THE TASK: Copy the data precisely, character for character, and leave out every picture.
INFORMATION SUPPLIED START
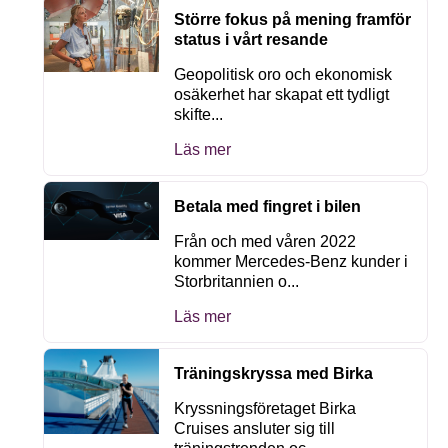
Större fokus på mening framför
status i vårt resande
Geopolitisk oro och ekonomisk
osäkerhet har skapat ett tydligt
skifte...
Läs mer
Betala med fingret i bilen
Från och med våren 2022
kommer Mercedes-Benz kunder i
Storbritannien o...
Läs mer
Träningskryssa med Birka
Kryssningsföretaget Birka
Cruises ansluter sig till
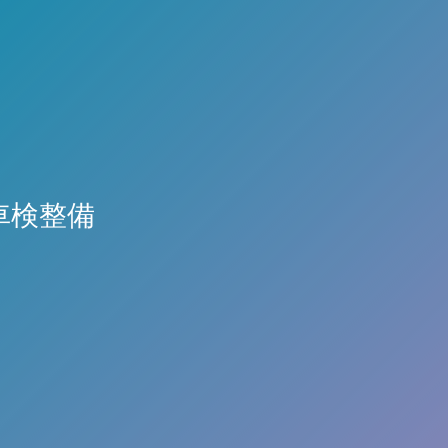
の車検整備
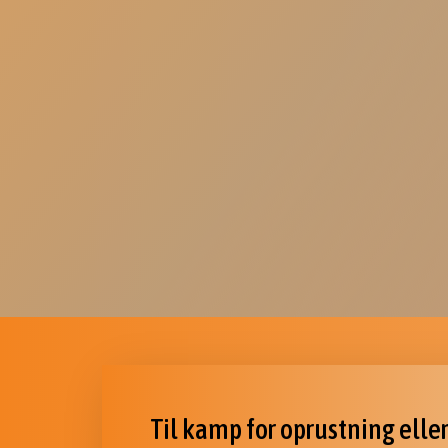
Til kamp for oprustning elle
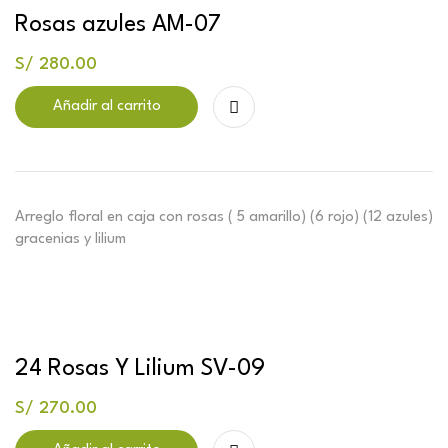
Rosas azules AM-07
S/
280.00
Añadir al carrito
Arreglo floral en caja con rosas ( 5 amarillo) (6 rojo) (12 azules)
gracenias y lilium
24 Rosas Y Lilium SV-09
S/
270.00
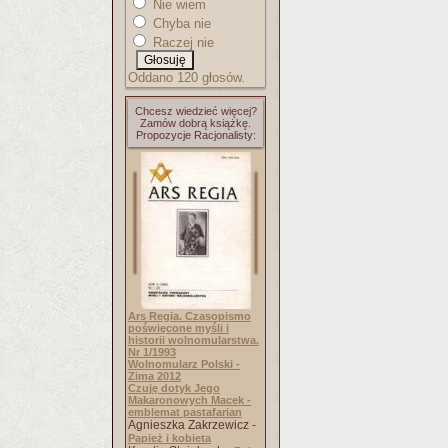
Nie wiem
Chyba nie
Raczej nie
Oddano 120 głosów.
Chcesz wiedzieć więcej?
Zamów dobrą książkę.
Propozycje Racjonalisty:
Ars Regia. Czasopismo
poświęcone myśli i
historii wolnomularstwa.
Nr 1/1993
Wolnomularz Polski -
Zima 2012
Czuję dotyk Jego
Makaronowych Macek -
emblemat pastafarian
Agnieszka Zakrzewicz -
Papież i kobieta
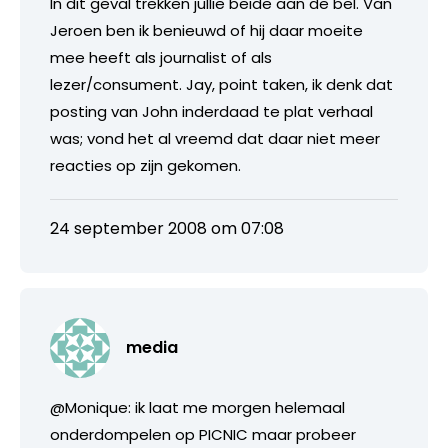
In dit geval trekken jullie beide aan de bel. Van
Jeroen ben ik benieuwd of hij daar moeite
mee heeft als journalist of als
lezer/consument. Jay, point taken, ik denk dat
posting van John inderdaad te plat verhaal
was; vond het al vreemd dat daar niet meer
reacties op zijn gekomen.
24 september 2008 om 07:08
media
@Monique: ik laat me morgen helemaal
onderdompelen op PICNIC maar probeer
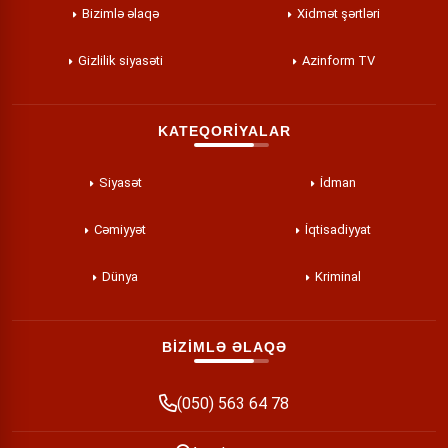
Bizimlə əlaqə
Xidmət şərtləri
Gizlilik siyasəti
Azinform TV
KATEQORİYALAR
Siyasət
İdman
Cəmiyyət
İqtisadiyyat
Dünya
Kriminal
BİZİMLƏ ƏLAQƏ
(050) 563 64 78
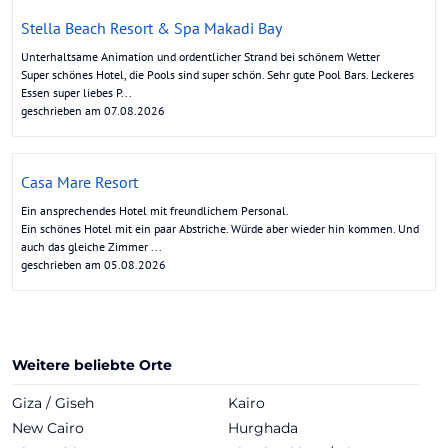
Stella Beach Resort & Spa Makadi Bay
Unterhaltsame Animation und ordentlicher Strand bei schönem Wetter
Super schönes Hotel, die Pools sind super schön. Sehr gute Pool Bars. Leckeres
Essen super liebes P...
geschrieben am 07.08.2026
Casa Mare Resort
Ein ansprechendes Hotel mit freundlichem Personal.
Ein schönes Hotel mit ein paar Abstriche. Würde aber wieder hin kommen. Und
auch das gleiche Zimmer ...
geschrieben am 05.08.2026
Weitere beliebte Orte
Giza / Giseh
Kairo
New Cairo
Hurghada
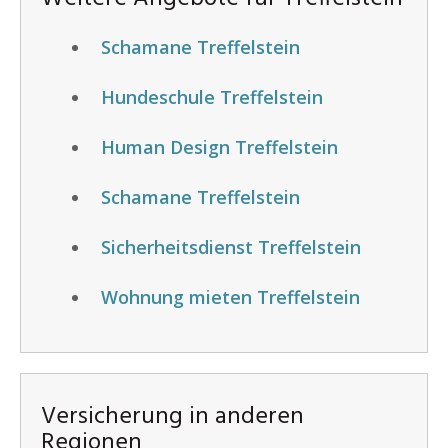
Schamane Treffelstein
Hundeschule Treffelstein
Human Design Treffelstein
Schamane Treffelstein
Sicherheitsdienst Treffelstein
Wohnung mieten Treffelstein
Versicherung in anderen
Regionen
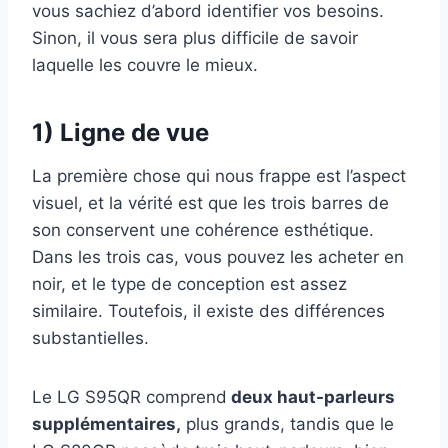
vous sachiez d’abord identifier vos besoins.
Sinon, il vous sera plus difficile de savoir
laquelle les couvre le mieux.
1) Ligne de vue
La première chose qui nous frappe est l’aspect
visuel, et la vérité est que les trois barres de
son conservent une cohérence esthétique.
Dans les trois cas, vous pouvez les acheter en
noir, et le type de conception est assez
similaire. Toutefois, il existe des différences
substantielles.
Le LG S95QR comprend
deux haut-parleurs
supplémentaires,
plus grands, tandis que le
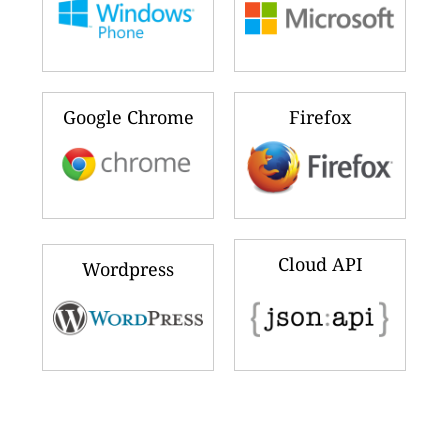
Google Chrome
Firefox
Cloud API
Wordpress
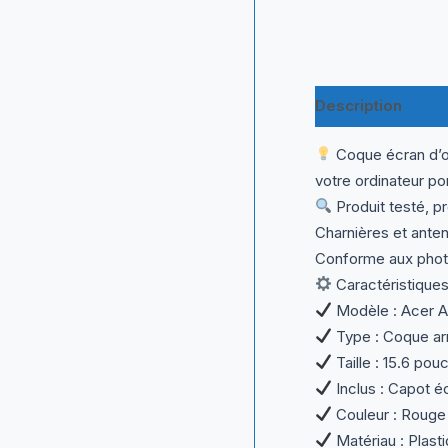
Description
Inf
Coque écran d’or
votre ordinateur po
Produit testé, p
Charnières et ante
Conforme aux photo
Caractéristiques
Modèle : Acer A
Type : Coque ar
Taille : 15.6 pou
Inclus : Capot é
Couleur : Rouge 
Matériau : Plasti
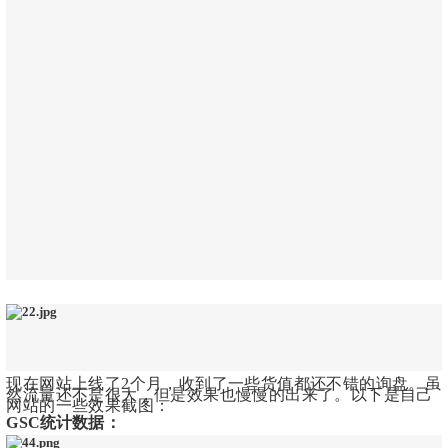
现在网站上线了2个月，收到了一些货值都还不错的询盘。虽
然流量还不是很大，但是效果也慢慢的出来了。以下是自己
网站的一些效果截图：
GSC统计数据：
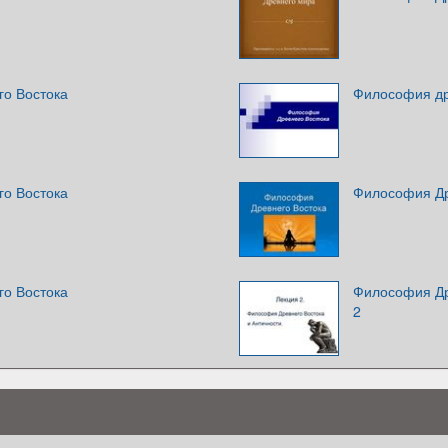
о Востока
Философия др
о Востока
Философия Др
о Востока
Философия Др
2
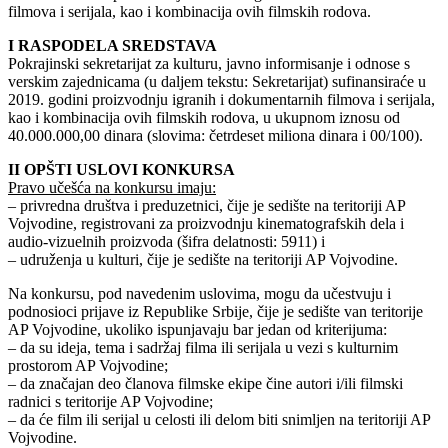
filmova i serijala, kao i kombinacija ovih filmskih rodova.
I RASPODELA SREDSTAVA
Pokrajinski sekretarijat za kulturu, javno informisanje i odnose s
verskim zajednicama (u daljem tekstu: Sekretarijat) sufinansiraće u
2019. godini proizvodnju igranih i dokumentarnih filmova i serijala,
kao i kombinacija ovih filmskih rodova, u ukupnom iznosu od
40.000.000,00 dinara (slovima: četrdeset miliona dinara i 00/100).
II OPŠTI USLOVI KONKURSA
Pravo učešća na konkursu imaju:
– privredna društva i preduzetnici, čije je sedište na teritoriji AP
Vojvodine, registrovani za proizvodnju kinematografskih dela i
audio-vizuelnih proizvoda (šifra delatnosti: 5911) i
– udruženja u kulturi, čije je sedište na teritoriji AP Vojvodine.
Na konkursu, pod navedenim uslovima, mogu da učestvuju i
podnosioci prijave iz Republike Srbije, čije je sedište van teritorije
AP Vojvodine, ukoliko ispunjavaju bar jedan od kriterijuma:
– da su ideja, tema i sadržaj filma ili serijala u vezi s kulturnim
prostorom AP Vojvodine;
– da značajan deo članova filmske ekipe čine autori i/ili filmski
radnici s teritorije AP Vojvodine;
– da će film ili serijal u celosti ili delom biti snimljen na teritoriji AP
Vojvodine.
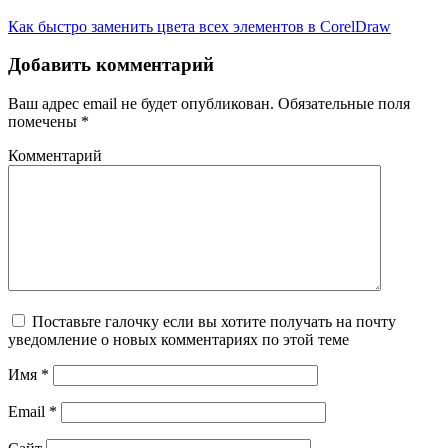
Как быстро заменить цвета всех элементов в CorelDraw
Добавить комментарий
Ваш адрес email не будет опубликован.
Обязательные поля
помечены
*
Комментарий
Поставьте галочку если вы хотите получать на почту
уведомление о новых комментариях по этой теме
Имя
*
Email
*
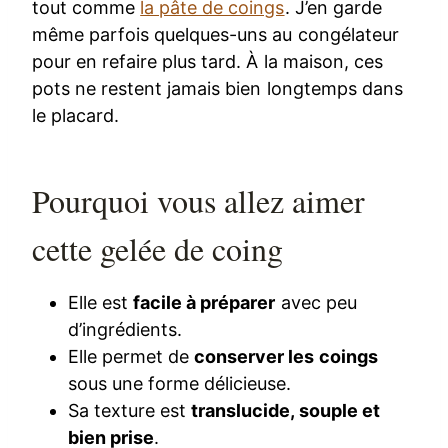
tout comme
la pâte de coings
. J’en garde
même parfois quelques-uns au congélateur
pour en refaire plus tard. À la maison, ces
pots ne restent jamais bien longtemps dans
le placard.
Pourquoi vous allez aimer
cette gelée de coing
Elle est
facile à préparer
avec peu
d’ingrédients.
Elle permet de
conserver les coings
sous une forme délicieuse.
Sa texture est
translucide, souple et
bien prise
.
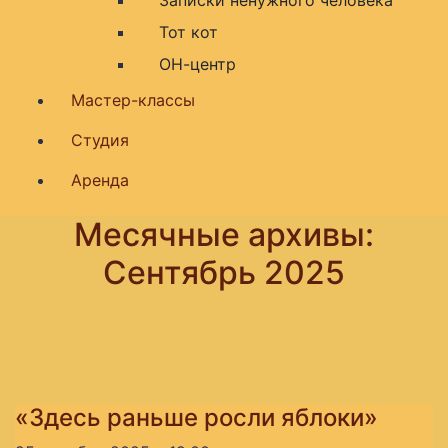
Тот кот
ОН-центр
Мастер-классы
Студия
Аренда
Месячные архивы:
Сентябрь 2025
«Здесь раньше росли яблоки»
INFORMATION SUPPLIED END
EXERCISE SOLUTION:
Större fokus på mening framför
status i vårt resande
Geopolitisk oro och ekonomisk
osäkerhet har skapat ett tydligt
skifte...
Läs mer
Betala med fingret i bilen
Från och med våren 2022
kommer Mercedes-Benz kunder i
Storbritannien o...
Läs mer
Träningskryssa med Birka
Kryssningsföretaget Birka
Cruises ansluter sig till
の車検整備
Til kamp for oprustning elle
Rosas azules AM-07
S/
280.00
Añadir al carrito
Arreglo floral en caja con rosas ( 5 amarillo) (6 rojo) (12 azules)
gracenias y lilium
24 Rosas Y Lilium SV-09
S/
270.00
Nie wiem
Chyba nie
Raczej nie
Oddano 120 głosów.
Chcesz wiedzieć więcej?
Zamów dobrą książkę.
Propozycje Racjonalisty:
Ars Regia. Czasopismo
poświęcone myśli i
historii wolnomularstwa.
Nr 1/1993
Wolnomularz Polski -
Zima 2012
Czuję dotyk Jego
Makaronowych Macek -
emblemat pastafarian
Agnieszka Zakrzewicz -
Papież i kobieta
In dit geval trekken jullie beide aan de bel. Van
Jeroen ben ik benieuwd of hij daar moeite
mee heeft als journalist of als
lezer/consument. Jay, point taken, ik denk dat
posting van John inderdaad te plat verhaal
was; vond het al vreemd dat daar niet meer
reacties op zijn gekomen.
24 september 2008 om 07:08
media
@Monique: ik laat me morgen helemaal
onderdompelen op PICNIC maar probeer
Bizimlə əlaqə
Xidmət şərtləri
Gizlilik siyasəti
Azinform TV
KATEQORİYALAR
Siyasət
İdman
Cəmiyyət
İqtisadiyyat
Dünya
Kriminal
BİZİMLƏ ƏLAQƏ
(050) 563 64 78
Stella Beach Resort & Spa Makadi Bay
Unterhaltsame Animation und ordentlicher Strand bei schönem Wetter
Super schönes Hotel, die Pools sind super schön. Sehr gute Pool Bars. Leckeres
Essen super liebes P...
geschrieben am 07.08.2026
Casa Mare Resort
Ein ansprechendes Hotel mit freundlichem Personal.
Ein schönes Hotel mit ein paar Abstriche. Würde aber wieder hin kommen. Und
auch das gleiche Zimmer ...
geschrieben am 05.08.2026
Weitere beliebte Orte
Giza / Giseh
Kairo
New Cairo
Hurghada
Schamane Treffelstein
Hundeschule Treffelstein
Human Design Treffelstein
Schamane Treffelstein
Sicherheitsdienst Treffelstein
Wohnung mieten Treffelstein
Versicherung in anderen
Regionen
vous sachiez d’abord identifier vos besoins.
Sinon, il vous sera plus difficile de savoir
laquelle les couvre le mieux.
1) Ligne de vue
La première chose qui nous frappe est l’aspect
visuel, et la vérité est que les trois barres de
son conservent une cohérence esthétique.
Dans les trois cas, vous pouvez les acheter en
noir, et le type de conception est assez
similaire. Toutefois, il existe des différences
substantielles.
Le LG S95QR comprend
deux haut-parleurs
supplémentaires,
plus grands, tandis que le
Google Chrome
Firefox
Cloud API
Wordpress
Description
Inf
Coque écran d’or
votre ordinateur po
Produit testé, p
Charnières et ante
Conforme aux photo
Caractéristiques
Modèle : Acer A
Type : Coque ar
Taille : 15.6 pou
Inclus : Capot é
Couleur : Rouge 
Matériau : Plasti
现在网站上线了2个月，收到了一些货值都还不错的询盘。虽
然流量还不是很大，但是效果也慢慢的出来了。以下是自己
网站的一些效果截图：
GSC统计数据：
о Востока
Философия др
о Востока
Философия Др
о Востока
Философия Др
2
filmova i serijala, kao i kombinacija ovih filmskih rodova.
I RASPODELA SREDSTAVA
Pokrajinski sekretarijat za kulturu, javno informisanje i odnose s
verskim zajednicama (u daljem tekstu: Sekretarijat) sufinansiraće u
2019. godini proizvodnju igranih i dokumentarnih filmova i serijala,
kao i kombinacija ovih filmskih rodova, u ukupnom iznosu od
40.000.000,00 dinara (slovima: četrdeset miliona dinara i 00/100).
II OPŠTI USLOVI KONKURSA
Pravo učešća na konkursu imaju:
– privredna društva i preduzetnici, čije je sedište na teritoriji AP
Vojvodine, registrovani za proizvodnju kinematografskih dela i
audio-vizuelnih proizvoda (šifra delatnosti: 5911) i
– udruženja u kulturi, čije je sedište na teritoriji AP Vojvodine.
Na konkursu, pod navedenim uslovima, mogu da učestvuju i
podnosioci prijave iz Republike Srbije, čije je sedište van teritorije
AP Vojvodine, ukoliko ispunjavaju bar jedan od kriterijuma:
– da su ideja, tema i sadržaj filma ili serijala u vezi s kulturnim
prostorom AP Vojvodine;
– da značajan deo članova filmske ekipe čine autori i/ili filmski
radnici s teritorije AP Vojvodine;
– da će film ili serijal u celosti ili delom biti snimljen na teritoriji AP
Vojvodine.
Как быстро заменить цвета всех элементов в CorelDraw
Добавить комментарий
Ваш адрес email не будет опубликован.
Обязательные поля
помечены
*
Комментарий
Поставьте галочку если вы хотите получать на почту
уведомление о новых комментариях по этой теме
Имя
*
Email
*
tout comme
la pâte de coings
. J’en garde
même parfois quelques-uns au congélateur
pour en refaire plus tard. À la maison, ces
pots ne restent jamais bien longtemps dans
le placard.
Pourquoi vous allez aimer
cette gelée de coing
Elle est
facile à préparer
avec peu
d’ingrédients.
Elle permet de
conserver les coings
sous une forme délicieuse.
Sa texture est
translucide, souple et
bien prise
.
Тот кот
ОН-центр
Мастер-классы
Студия
Аренда
Месячные архивы:
Сентябрь 2025
«Здесь раньше росли яблоки»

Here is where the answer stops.